Quote from range:
Excerpt of article from today's NYT:
But Richard Deitz, founder and president of VR, said the money was being held in custody by Refco and as a result VR should not be included in the creditor list.
"Those assets are our assets," Mr. Deitz said. "We vigorously reject the notion that any assets form part of the estate of Refco."
http://www.nytimes.com/2005/10/22/business/22refco.html
am interested to hear about any 'scheme' allowing custodial customer monies to be ranked as 'secured obligations' if any, but the more i dig... e.g. if this is still current... not a chance:
http://www.cftc.gov/tm/tmint-10.htm
{ The Division is also concerned that persons making use of a safekeeping account may mistakenly expect special treatment in the event of the bankruptcy of the FCM. One of the principal purposes of the Bankruptcy Reform Act of 1978 (11 U.S.C. §101 et seq. (1982)) with respect to the bankruptcy of an FCM was to promote equitable treatment of customers and to provide for an across-the-board application of pro rata distribution to all customer commodity accounts whether or not the funds related to such accounts were maintained with separate depositories or otherwise were specifically identifiable. The Division's position is that a safekeeping account or any separate segregated customer funds account could not be used to give a preference to a pension plan, a registered investment company or any other customer in a bankruptcy distribution, and if the issue were to arise in the course of an FCM bankruptcy proceeding, the Division would recommend strongly to the Commission that appropriate actions be taken to ensure that all customers, including institutional customers, are treated equally.
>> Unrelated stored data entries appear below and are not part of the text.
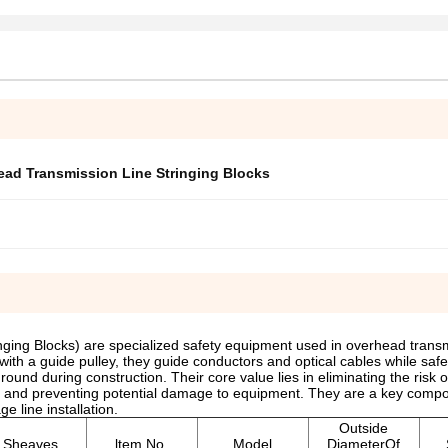
ad Transmission Line Stringing Blocks
nging Blocks) are specialized safety equipment used in overhead transm
with a guide pulley, they guide conductors and optical cables while safe
und during construction. Their core value lies in eliminating the risk of
t and preventing potential damage to equipment. They are a key compo
e line installation.
Outside
Sheaves
ltem No.
Model
DiameterOf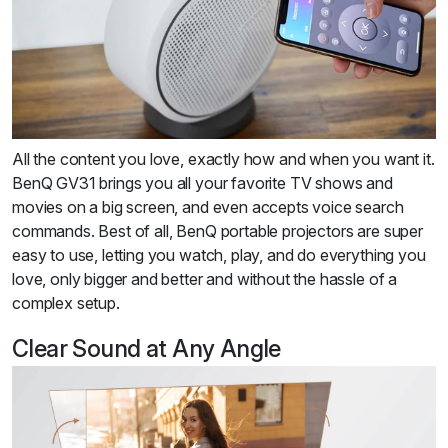
All the content you love, exactly how and when you want it.
BenQ GV31 brings you all your favorite TV shows and
movies on a big screen, and even accepts voice search
commands. Best of all, BenQ portable projectors are super
easy to use, letting you watch, play, and do everything you
love, only bigger and better and without the hassle of a
complex setup.
Clear Sound at Any Angle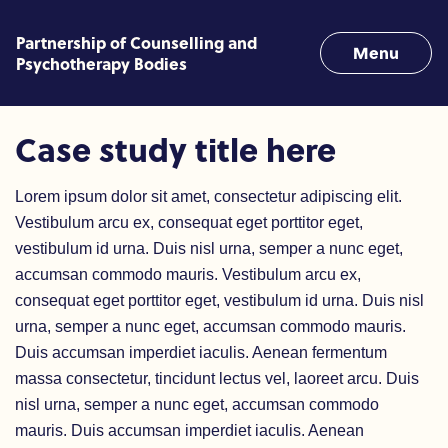
Skip to content
Partnership of Counselling and
Menu
Psychotherapy Bodies
Case Study 1
Case study title here
Lorem ipsum dolor sit amet, consectetur adipiscing elit.
Vestibulum arcu ex, consequat eget porttitor eget,
vestibulum id urna. Duis nisl urna, semper a nunc eget,
accumsan commodo mauris. Vestibulum arcu ex,
consequat eget porttitor eget, vestibulum id urna. Duis nisl
urna, semper a nunc eget, accumsan commodo mauris.
Duis accumsan imperdiet iaculis. Aenean fermentum
massa consectetur, tincidunt lectus vel, laoreet arcu. Duis
nisl urna, semper a nunc eget, accumsan commodo
mauris. Duis accumsan imperdiet iaculis. Aenean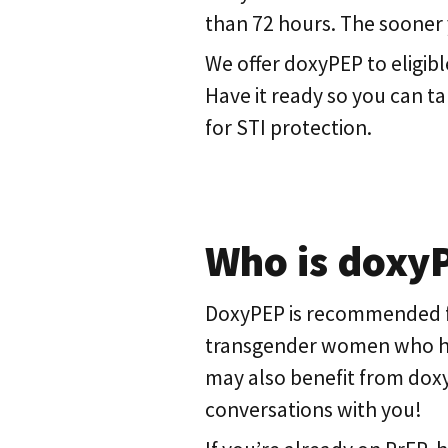
than 72 hours. The sooner yo
We offer doxyPEP to eligibl
Have it ready so you can t
for STI protection.
Who is doxy
DoxyPEP is recommended f
transgender women who have
may also benefit from doxy
conversations with you!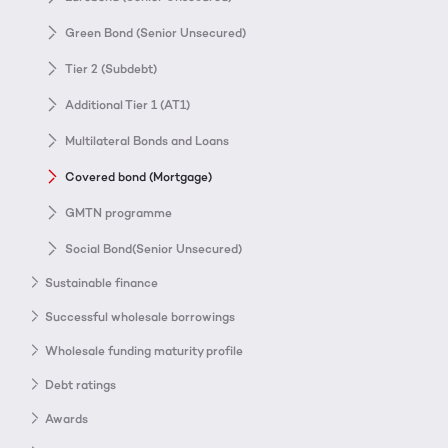
Green Bond (Senior Unsecured)
Tier 2 (Subdebt)
Additional Tier 1 (AT1)
Multilateral Bonds and Loans
Covered bond (Mortgage)
GMTN programme
Social Bond(Senior Unsecured)
Sustainable finance
Successful wholesale borrowings
Wholesale funding maturity profile
Debt ratings
Awards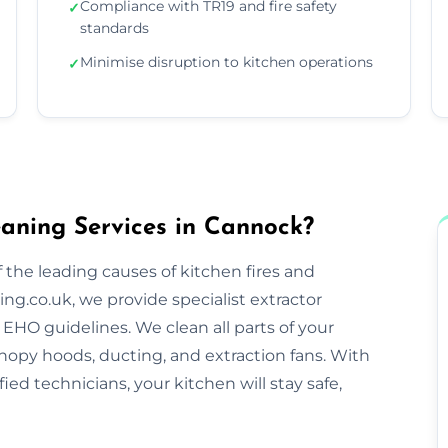
Compliance with TR19 and fire safety
✓
standards
Minimise disruption to kitchen operations
✓
aning Services in Cannock?
 the leading causes of kitchen fires and
ng.co.uk, we provide specialist extractor
EHO guidelines. We clean all parts of your
nopy hoods, ducting, and extraction fans. With
ified technicians, your kitchen will stay safe,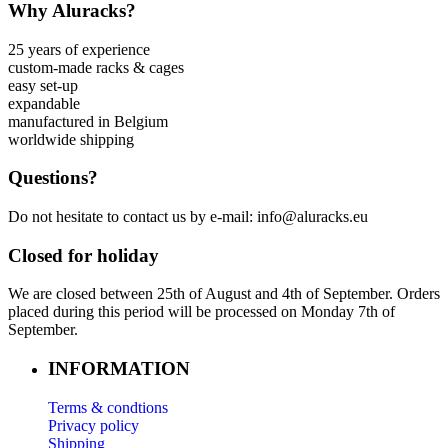
Why Aluracks?
25 years of experience
custom-made racks & cages
easy set-up
expandable
manufactured in Belgium
worldwide shipping
Questions?
Do not hesitate to contact us by e-mail: info@aluracks.eu
Closed for holiday
We are closed between 25th of August and 4th of September. Orders
placed during this period will be processed on Monday 7th of
September.
INFORMATION
Terms & condtions
Privacy policy
Shipping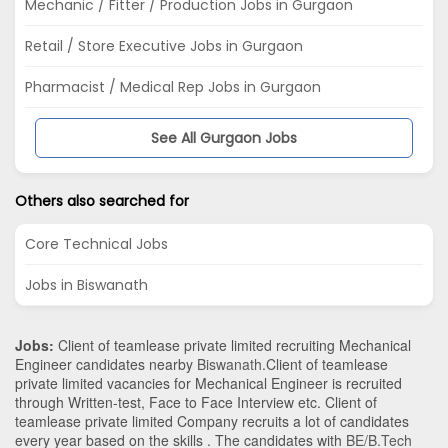
Mechanic / Fitter / Production Jobs in Gurgaon
Retail / Store Executive Jobs in Gurgaon
Pharmacist / Medical Rep Jobs in Gurgaon
See All Gurgaon Jobs
Others also searched for
Core Technical Jobs
Jobs in Biswanath
Jobs:
Client of teamlease private limited recruiting Mechanical
Engineer candidates nearby
Biswanath
.Client of teamlease
private limited vacancies for Mechanical Engineer is recruited
through Written-test, Face to Face Interview etc. Client of
teamlease private limited Company recruits a lot of candidates
every year based on the skills . The candidates with
BE/B.Tech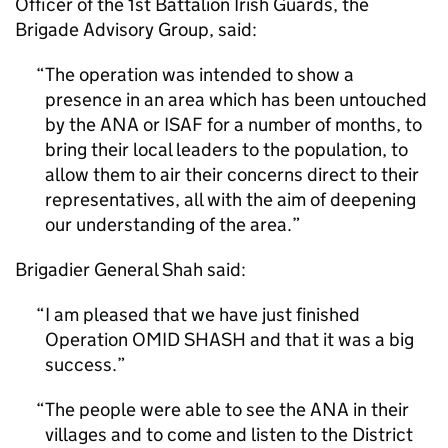
Officer of the 1st Battalion Irish Guards, the
Brigade Advisory Group, said:
The operation was intended to show a
presence in an area which has been untouched
by the ANA or ISAF for a number of months, to
bring their local leaders to the population, to
allow them to air their concerns direct to their
representatives, all with the aim of deepening
our understanding of the area.
Brigadier General Shah said:
I am pleased that we have just finished
Operation OMID SHASH and that it was a big
success.
The people were able to see the ANA in their
villages and to come and listen to the District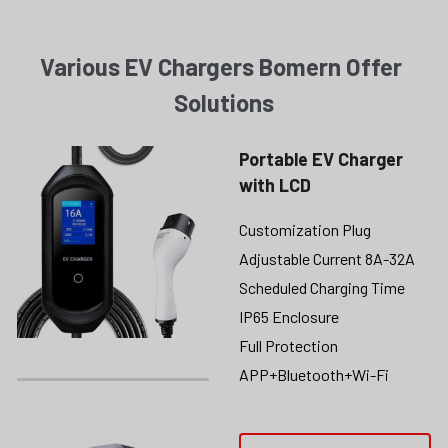
Various EV Chargers Bomern Offer 
Solutions
Portable EV Charger 
with LCD
Customization Plug
Adjustable Current 8A-32A
Scheduled Charging Time
IP65 Enclosure
Full Protection
APP+Bluetooth+Wi-Fi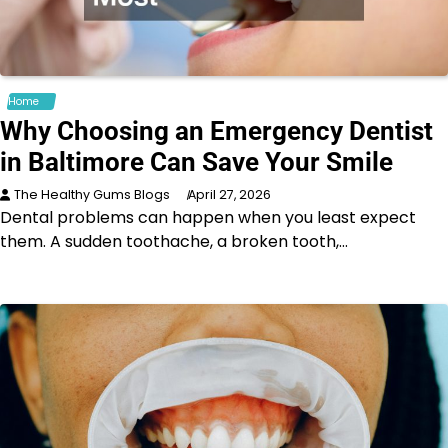
Home
Why Choosing an Emergency Dentist
in Baltimore Can Save Your Smile
The Healthy Gums Blogs
April 27, 2026
Dental problems can happen when you least expect
them. A sudden toothache, a broken tooth,…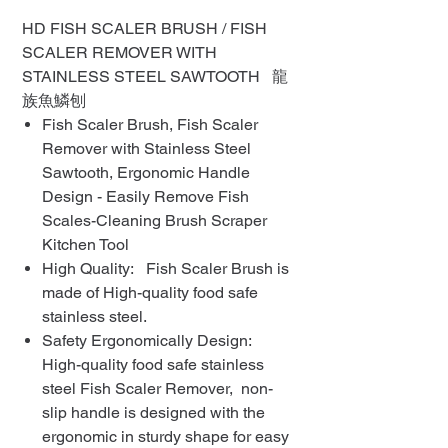
HD FISH SCALER BRUSH / FISH
SCALER REMOVER WITH
STAINLESS STEEL SAWTOOTH 龍
族魚鱗刨
Fish Scaler Brush, Fish Scaler
Remover with Stainless Steel
Sawtooth, Ergonomic Handle
Design - Easily Remove Fish
Scales-Cleaning Brush Scraper
Kitchen Tool
High Quality: Fish Scaler Brush is
made of High-quality food safe
stainless steel.
Safety Ergonomically Design:
High-quality food safe stainless
steel Fish Scaler Remover, non-
slip handle is designed with the
ergonomic in sturdy shape for easy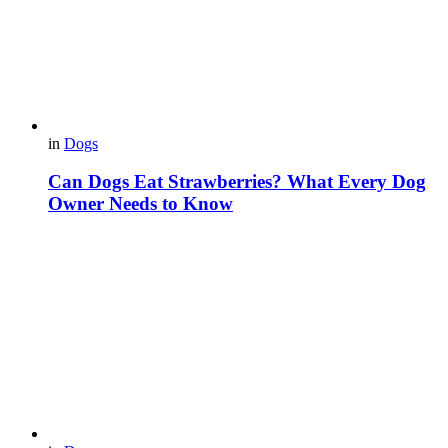
in
Dogs
Can Dogs Eat Strawberries? What Every Dog
Owner Needs to Know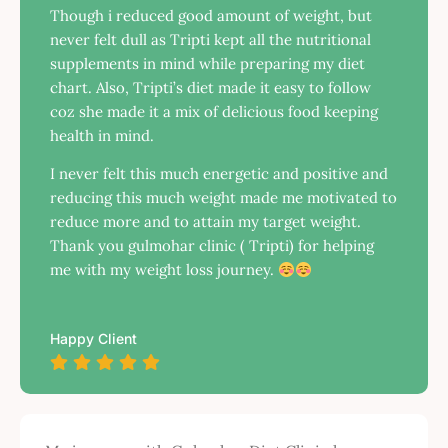
Though i reduced good amount of weight, but
never felt dull as Tripti kept all the nutritional
supplements in mind while preparing my diet
chart. Also, Tripti’s diet made it easy to follow
coz she made it a mix of delicious food keeping
health in mind.
I never felt this much energetic and positive and
reducing this much weight made me motivated to
reduce more and to attain my target weight.
Thank you gulmohar clinic ( Tripti) for helping
me with my weight loss journey.
Happy Client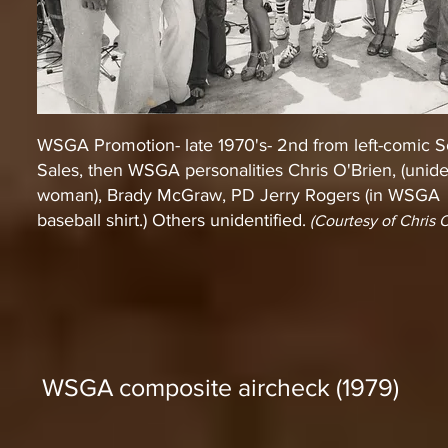
WSGA Promotion- late 1970's- 2nd from left-comic 
Sales, then WSGA personalities Chris O'Brien, (unide
woman), Brady McGraw, PD Jerry Rogers (in WSGA
baseball shirt.) Others unidentified.
(Courtesy of Chris O
WSGA composite aircheck (1979)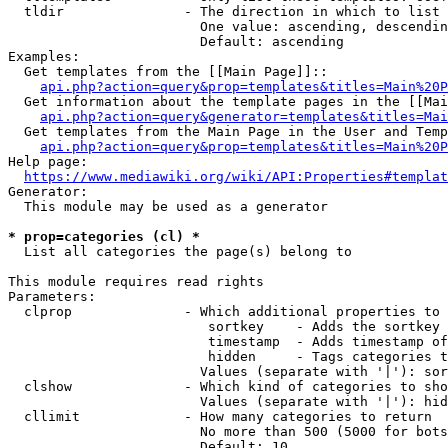
  tldir               - The direction in which to list

                        One value: ascending, descendin
                        Default: ascending

Examples:

  Get templates from the [[Main Page]]::

api.php?action=query&prop=templates&titles=Main%20P
  Get information about the template pages in the [[Mai
api.php?action=query&generator=templates&titles=Mai
  Get templates from the Main Page in the User and Temp
api.php?action=query&prop=templates&titles=Main%20P
Help page:

https://www.mediawiki.org/wiki/API:Properties#templat
Generator:

  This module may be used as a generator

* prop=categories (cl) *
  List all categories the page(s) belong to

This module requires read rights

Parameters:

  clprop              - Which additional properties to 
                         sortkey    - Adds the sortkey 
                         timestamp  - Adds timestamp of
                         hidden     - Tags categories t
                        Values (separate with '|'): sor
  clshow              - Which kind of categories to sho
                        Values (separate with '|'): hid
  cllimit             - How many categories to return

                        No more than 500 (5000 for bots
                        Default: 10
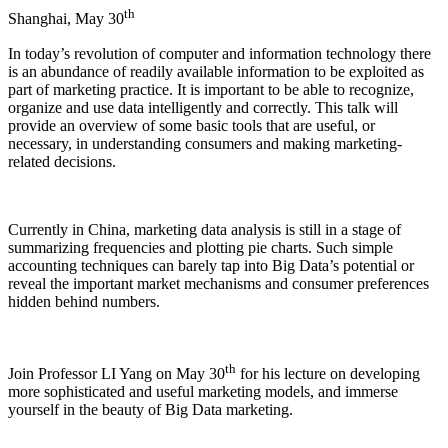
th
Shanghai, May 30
In today’s revolution of computer and information technology there
is an abundance of readily available information to be exploited as
part of marketing practice. It is important to be able to recognize,
organize and use data intelligently and correctly. This talk will
provide an overview of some basic tools that are useful, or
necessary, in understanding consumers and making marketing-
related decisions.
Currently in China, marketing data analysis is still in a stage of
summarizing frequencies and plotting pie charts. Such simple
accounting techniques can barely tap into Big Data’s potential or
reveal the important market mechanisms and consumer preferences
hidden behind numbers.
th
Join Professor LI Yang on May 30
for his lecture on developing
more sophisticated and useful marketing models, and immerse
yourself in the beauty of Big Data marketing.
The Division recognizes, however, that certain third-party custodial arrangements may create unnecessary confusion on the part of the institution on whose behalf it was established or a reviewing court in the event of an FCM bankruptcy and assuredly would cause additional administrative expenses to be incurred. [...]
In conclusion, the Division wishes to reiterate that a proper safekeeping account in accordance with the guidelines set forth in this interpretation is simply a separate customer segregated account for a single customer which does not change that customer's rights as against any other customer. }
(ps: for avoidance of doubt, i know refco llc is not the case in point at this juncture, however if this holds for cftc-regulated fcms, it is h.likely to hold for unregulated entities as well, innit?)